At 2-1 down in Border-Gavaskar Series, it seems Australia are destined to lose yet another series on Indian soil. Despite Australia’s recent success over the summer, defeating the West Indies and South Africa, it feels a pessimistic lull has passed over Australian cricket.
In the first two tests against India, Australia got embarrassed. It was not until the third test an aberration occurred, where the Australian’s beat India by nine wickets.
As such, while the Australian’s have been convincingly beaten in two of the three tests, I feel Australia have never been in a more advantageous position, to not only level the series but also win the test championship.
What is it about a team which transcends them from being good to great? Is it the coach? The Calibre of player? Their history? For me it is all these things. However, one is missing… maturity. In a sport like cricket, which requires incredible concentration and self-belief, being mature is at the forefront of being successful.
This is what the Australian team has. Their secret weapon if you will.
In the Australian test team in that of Starc, Hazelwood, Lyon, Cummins, Carey, Green, Head, Labuschagne, Smith, Khawaja and Warner, all but Green are married. Moreover, six of these eleven players have children.
The dad army!
In the past year, Marnus Labuschagne, Travis Head and Usman Khawaja have become fathers. This has complemented the respective weddings of Nathan Lyon and Pat Cummins, who both tied the knot with their partners in 2022.

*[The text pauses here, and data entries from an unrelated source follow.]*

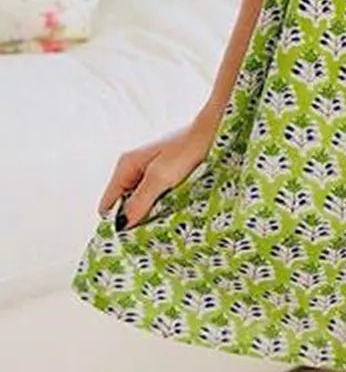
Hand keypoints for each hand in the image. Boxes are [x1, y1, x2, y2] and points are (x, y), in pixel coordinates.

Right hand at [98, 116, 216, 230]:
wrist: (213, 131)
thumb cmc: (187, 149)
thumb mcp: (160, 177)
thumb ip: (140, 201)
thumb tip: (122, 224)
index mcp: (126, 165)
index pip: (107, 203)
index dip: (114, 222)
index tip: (127, 240)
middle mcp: (133, 168)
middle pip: (123, 204)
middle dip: (133, 219)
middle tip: (148, 234)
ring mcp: (149, 171)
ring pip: (140, 201)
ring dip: (149, 212)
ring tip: (161, 224)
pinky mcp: (164, 174)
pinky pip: (154, 196)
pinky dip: (160, 204)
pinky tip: (170, 211)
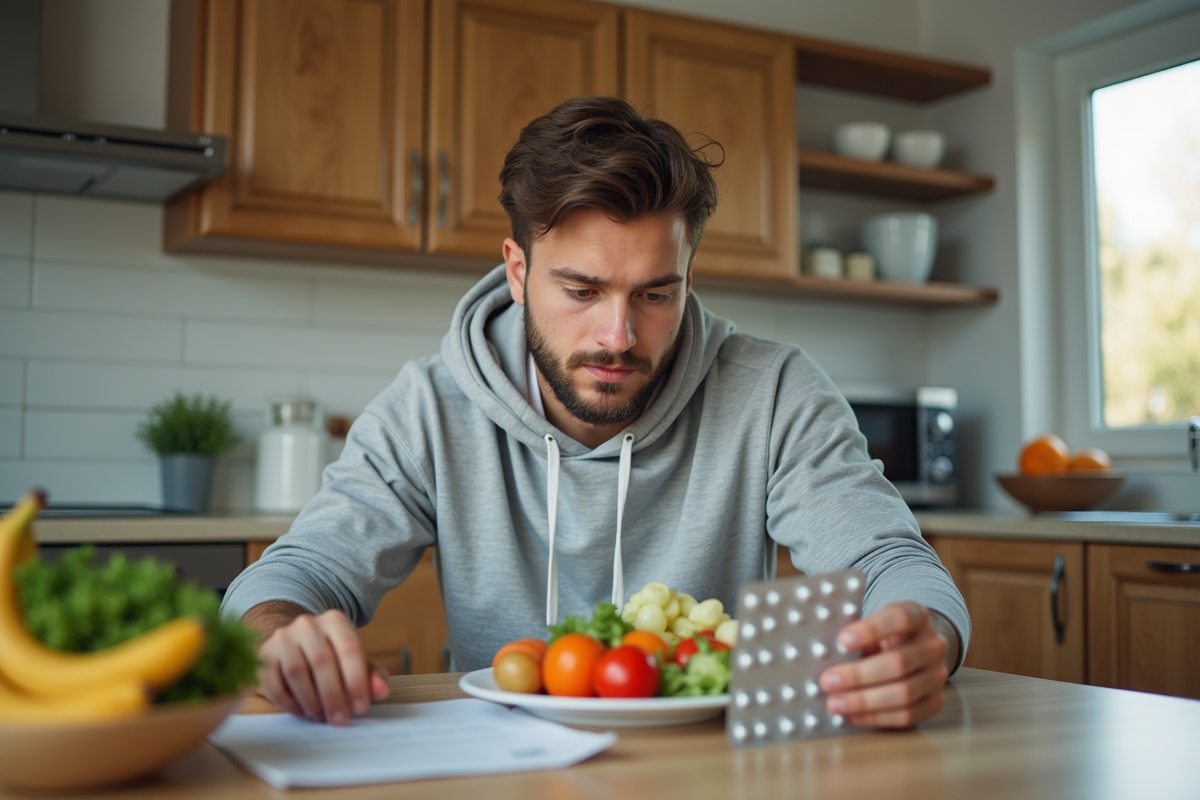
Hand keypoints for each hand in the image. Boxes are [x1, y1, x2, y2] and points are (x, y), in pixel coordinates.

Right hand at [256, 609, 389, 725]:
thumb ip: (372, 675)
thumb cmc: (331, 656)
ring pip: (296, 672)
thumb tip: (381, 691)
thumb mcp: (355, 661)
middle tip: (340, 719)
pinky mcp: (264, 657)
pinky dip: (290, 703)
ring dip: (311, 701)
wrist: (295, 644)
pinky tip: (303, 711)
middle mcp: (307, 624)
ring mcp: (282, 638)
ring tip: (322, 716)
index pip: (349, 648)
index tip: (360, 707)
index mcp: (335, 621)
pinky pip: (274, 684)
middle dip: (333, 696)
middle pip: (322, 661)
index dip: (356, 680)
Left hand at [817, 601, 949, 728]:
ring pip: (904, 693)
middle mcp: (933, 645)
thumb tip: (823, 654)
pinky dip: (877, 717)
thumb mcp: (872, 623)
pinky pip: (907, 715)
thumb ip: (854, 634)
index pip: (899, 619)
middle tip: (828, 681)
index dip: (871, 630)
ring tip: (835, 703)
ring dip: (864, 701)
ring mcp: (937, 675)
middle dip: (858, 675)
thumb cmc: (883, 634)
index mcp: (917, 616)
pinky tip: (853, 715)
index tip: (841, 641)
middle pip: (898, 662)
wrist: (913, 647)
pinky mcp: (934, 701)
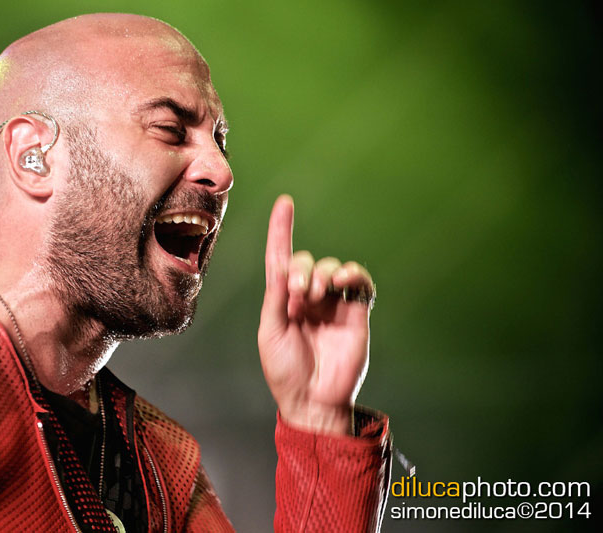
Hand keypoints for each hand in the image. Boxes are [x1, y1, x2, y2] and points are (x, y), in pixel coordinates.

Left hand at [258, 195, 374, 434]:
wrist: (312, 400)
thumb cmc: (284, 370)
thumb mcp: (270, 331)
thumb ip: (275, 296)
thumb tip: (283, 266)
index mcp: (283, 300)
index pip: (282, 258)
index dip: (281, 230)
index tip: (285, 203)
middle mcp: (308, 297)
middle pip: (307, 261)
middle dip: (301, 270)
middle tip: (297, 295)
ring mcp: (333, 304)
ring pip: (331, 267)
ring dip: (322, 273)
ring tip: (315, 295)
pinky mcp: (356, 312)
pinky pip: (359, 282)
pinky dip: (353, 273)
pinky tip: (344, 279)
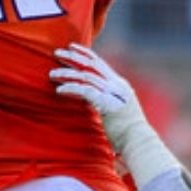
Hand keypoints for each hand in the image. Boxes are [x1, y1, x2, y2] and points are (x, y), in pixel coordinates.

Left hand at [50, 44, 172, 180]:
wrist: (139, 143)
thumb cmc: (127, 133)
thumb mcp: (116, 111)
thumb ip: (104, 101)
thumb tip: (89, 97)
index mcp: (119, 85)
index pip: (100, 63)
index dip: (85, 54)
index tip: (71, 47)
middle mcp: (117, 85)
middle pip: (92, 64)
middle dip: (73, 57)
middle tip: (56, 52)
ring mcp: (113, 94)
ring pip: (86, 76)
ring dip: (67, 74)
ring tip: (51, 74)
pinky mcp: (107, 104)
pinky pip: (85, 91)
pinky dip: (71, 88)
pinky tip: (59, 90)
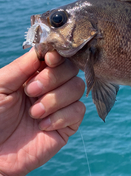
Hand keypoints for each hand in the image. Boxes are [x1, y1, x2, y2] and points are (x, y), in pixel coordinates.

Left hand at [0, 49, 84, 175]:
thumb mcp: (0, 87)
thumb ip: (21, 67)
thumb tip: (44, 50)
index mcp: (34, 75)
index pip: (56, 56)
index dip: (56, 55)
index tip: (48, 60)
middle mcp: (50, 87)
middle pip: (71, 69)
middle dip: (52, 78)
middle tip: (30, 92)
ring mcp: (61, 106)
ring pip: (77, 88)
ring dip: (54, 99)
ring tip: (33, 113)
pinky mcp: (68, 125)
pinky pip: (78, 111)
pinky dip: (60, 116)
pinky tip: (42, 126)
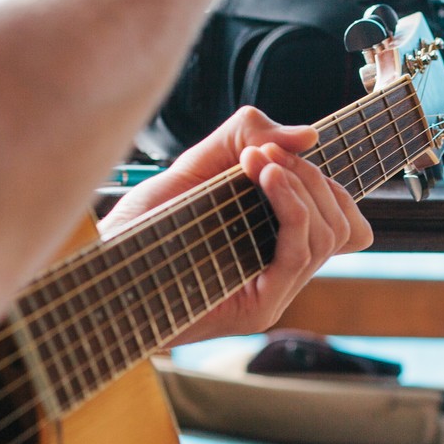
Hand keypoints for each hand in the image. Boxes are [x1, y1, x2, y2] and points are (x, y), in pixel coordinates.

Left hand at [102, 106, 371, 342]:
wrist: (99, 264)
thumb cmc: (141, 225)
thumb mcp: (194, 168)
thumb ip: (243, 140)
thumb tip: (308, 135)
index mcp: (275, 246)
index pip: (343, 222)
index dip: (327, 183)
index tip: (276, 151)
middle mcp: (280, 273)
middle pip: (344, 226)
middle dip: (313, 176)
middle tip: (264, 153)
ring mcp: (273, 294)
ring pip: (329, 237)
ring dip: (303, 187)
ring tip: (261, 162)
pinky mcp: (257, 308)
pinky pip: (300, 254)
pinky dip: (292, 206)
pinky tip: (267, 176)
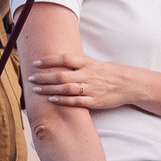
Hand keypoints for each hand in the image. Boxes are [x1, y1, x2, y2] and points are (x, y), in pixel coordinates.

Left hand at [27, 49, 144, 109]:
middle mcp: (88, 75)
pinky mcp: (94, 101)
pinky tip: (52, 99)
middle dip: (44, 77)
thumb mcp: (95, 63)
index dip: (49, 61)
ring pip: (66, 88)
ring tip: (36, 90)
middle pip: (61, 75)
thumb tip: (59, 62)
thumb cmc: (110, 72)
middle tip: (31, 78)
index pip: (65, 59)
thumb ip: (78, 64)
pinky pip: (75, 101)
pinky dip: (62, 100)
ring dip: (49, 89)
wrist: (129, 84)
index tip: (36, 63)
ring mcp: (91, 89)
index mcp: (88, 63)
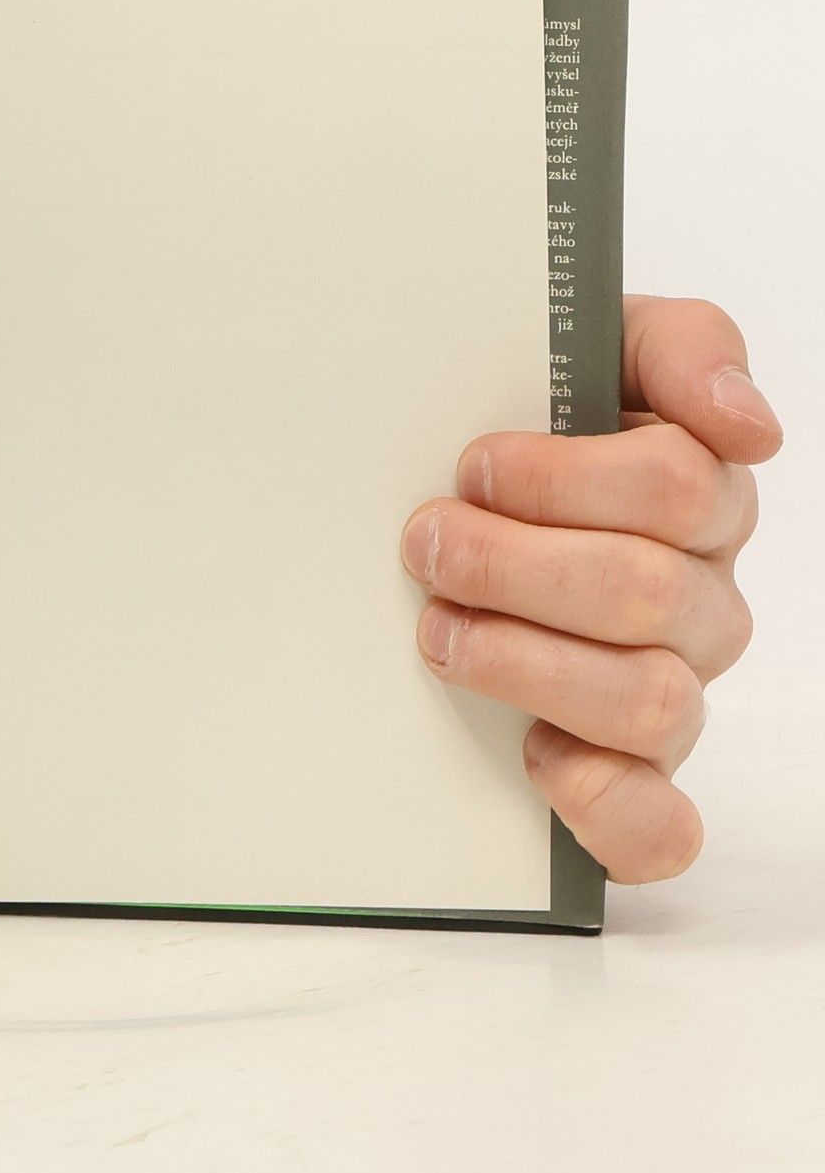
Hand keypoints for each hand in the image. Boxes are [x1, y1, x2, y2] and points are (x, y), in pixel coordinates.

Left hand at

The Australian side has never had a greater opportunity to elicit the success out of its players as well as what they do now.
According to stalwarts of the game, a balanced life outside of the professional sporting arena, is a massive contributing factor to being successful.
This is particularly apparent in test cricket where players must travel internationally regularly, which means being with family helps players keep their sanity and focus on life outside of cricket.
Consider Travis Head. Since Head has had his first child in September, he has had scores of 99, 175, 38*, 92, 0, 51, 70, 12, 43, 9, 49*.
When batting, Head has become a prolific run-scorer and done so in a way where he has relished his natural, aggressive gameplay.
Coincidence? I think not.
Compare Travis Head’s stellar batting to that of Usman Khawaja, who since the birth of his child in April 2022, has scored five half centuries and an unbeaten 195 against South Africa, in his last 10 test matches.
Even Marnus Labuschagne joined the trend, who since his first child has had scores of: 204, 104*, 31, 163, 11, 5, 14, 79, 49, 17, 18, 35, 31, 28*, at an average of 66.
While I am speculating, I wonder if these players would have had the same success had they been at different stages in their life?
In fact, I wonder whether these players would have had the same success had they not become fathers?
The only exception to this father to success relationship is David Warner, who despite scoring a Boxing Day double century, has only managed 36-runs in his last four test matches.
Interestingly, when Warner had his first child in 2014, he averaged 94 in his next 12 test innings, including six centuries and three half centuries.
Regardless of whether or not Warner deserves Test selection, his maturity and experience is what makes him valuable in the side.
Resent the Aussie team or not, they have become increasingly mature. Therefore, I feel this maturity will elicit subsequent success.
However, while the composition of the Australian side is strong and mature, they must capitalise on their opportunities to achieve success, as eight of the eleven players who played in the last test are over the age of thirty.
With an upcoming Ashes, Test World Championship and series defining match against India, the dad army AKA the Australian men’s test team must establish their own legacy or else they risk being left in mediocrity.